I’m also upset to see that Paulson barely had much screen time and that the two sisters didn’t share a deeper background. I feel that Malorie’s devastations circled around her present situation and surroundings rather than her family or people from her past. Although cliche, I think a run-in scene with an unexpected family member or even the man that got her pregnant would’ve been satisfying to the core! Especially if they turned out to be mental and try to force her to see the demons!
My last complaint is the idea of waiting it out to see how long anyone can last at the school for the blind. Who is bringing the resources? However, I’m not trying to seek that much realism from the movie in the end.
Overall, the character developments weaved throughout the storyline propelled my interest further. Bird Box manifested different yet similar characters and covered how this outbreak made them all stronger, which stimulates natural urges to root for their survival and relief over the peaceful ending.
The main cast selection was just right. It ranged in diversity and put another female in a larger spotlight. No characters lacked any purpose–except the young couple, who unexpectedly ditches the crew for no reason…Still makes me tilt my head. Olympia offers more than anticipated, both in her kindness and her faults, which anyone can appreciate.

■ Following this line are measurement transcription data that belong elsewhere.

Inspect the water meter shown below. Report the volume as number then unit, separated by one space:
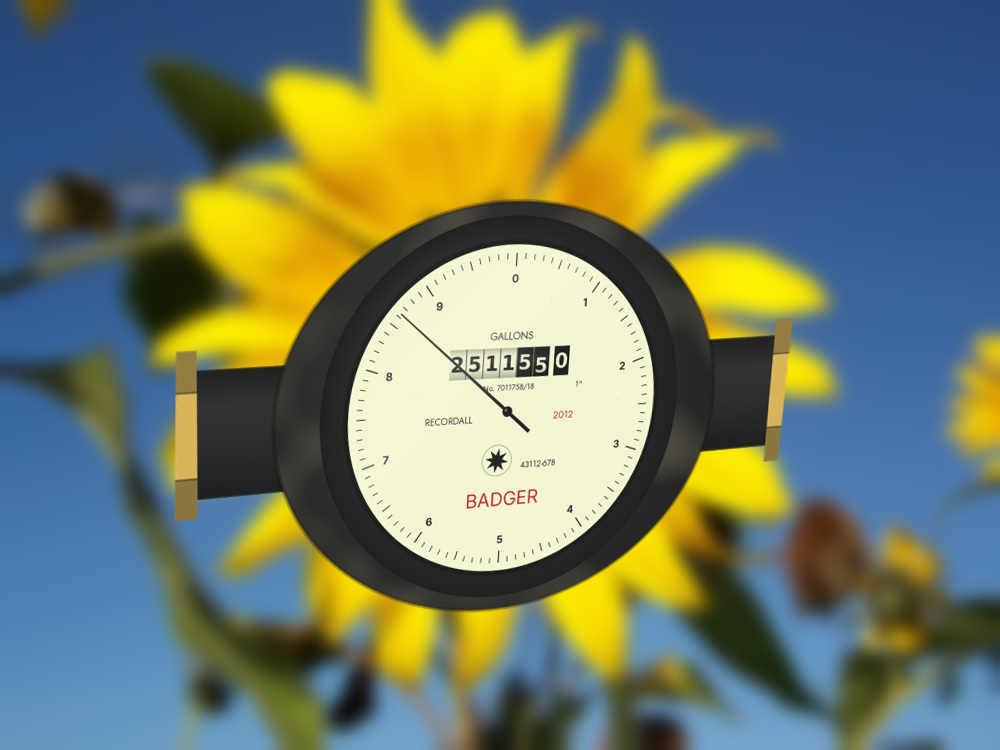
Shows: 2511548.6 gal
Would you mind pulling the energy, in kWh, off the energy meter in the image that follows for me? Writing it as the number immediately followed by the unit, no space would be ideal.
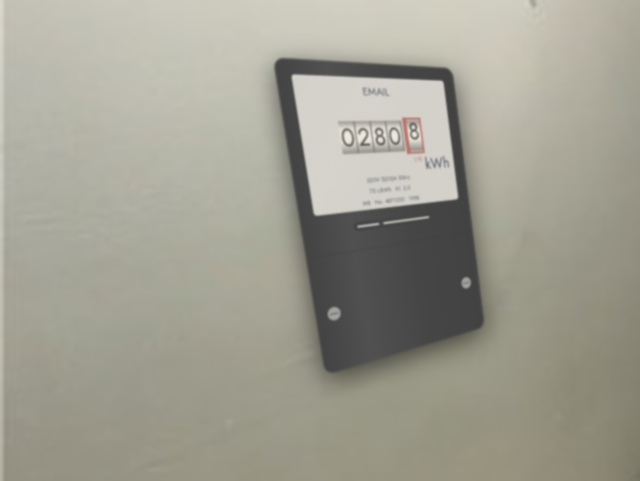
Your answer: 280.8kWh
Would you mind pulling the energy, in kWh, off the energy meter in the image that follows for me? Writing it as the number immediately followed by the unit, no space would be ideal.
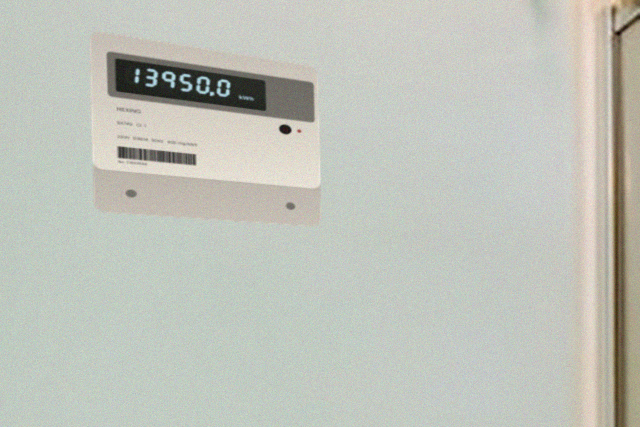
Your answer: 13950.0kWh
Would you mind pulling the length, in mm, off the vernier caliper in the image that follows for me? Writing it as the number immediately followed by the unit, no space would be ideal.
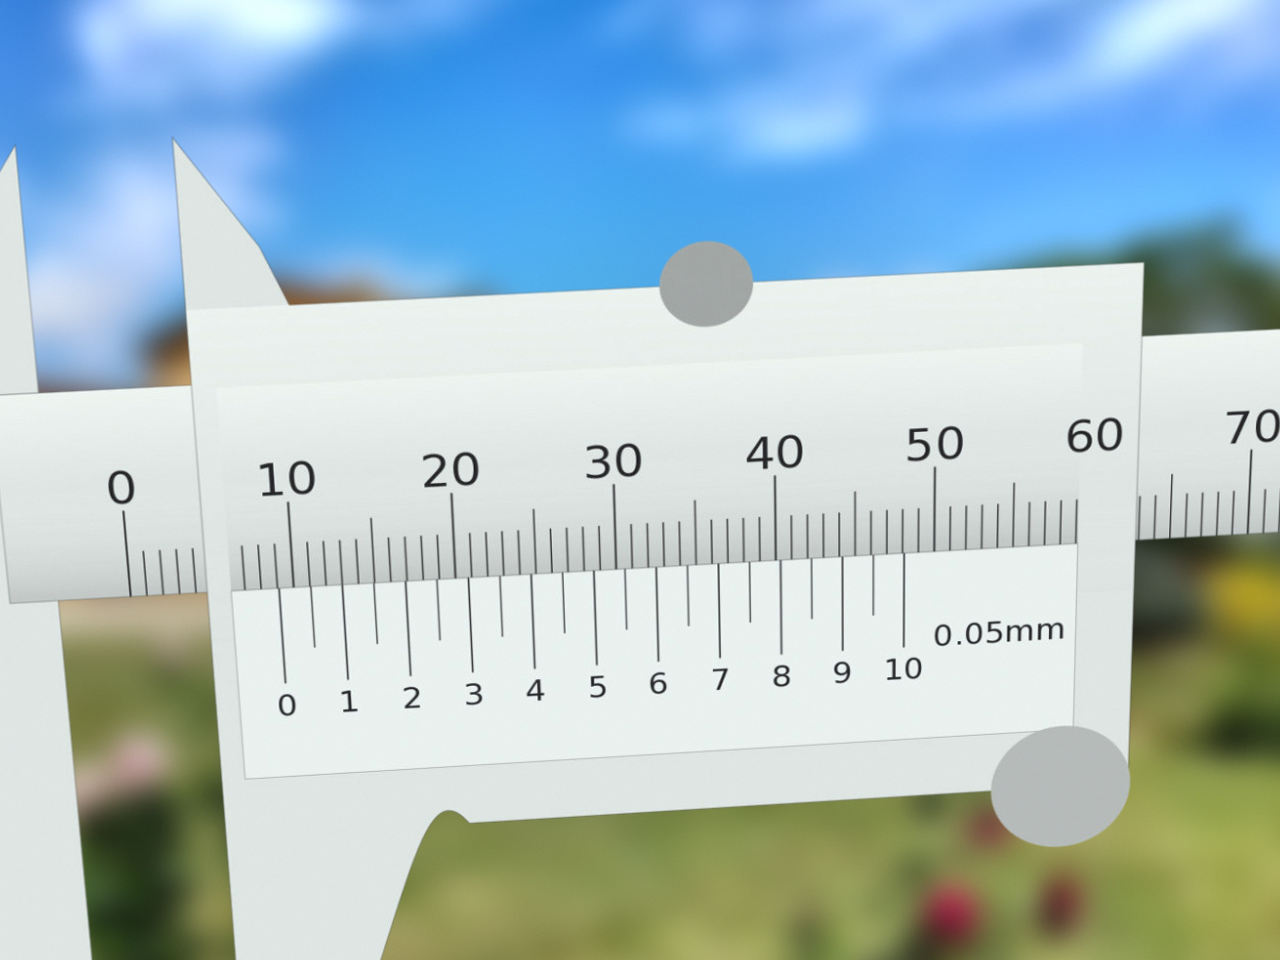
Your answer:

Each character carefully progresses the story in his or her own right–nothing felt secondary.
Although the movie is a lengthy two hours, the progression didn’t bother me. If you’re on Netflix, you most likely have time to kill anyway, right? While some viewers may have felt disappointed about the no-show monster, that isn’t enough to spark bad reviews. Humanity turned out to be the real monsters in some aspects!
Bird Box lives up to its hype. It deserves its surging waves of endless memes and appraisal, and it certainly became an unforgettable piece of Netflix history.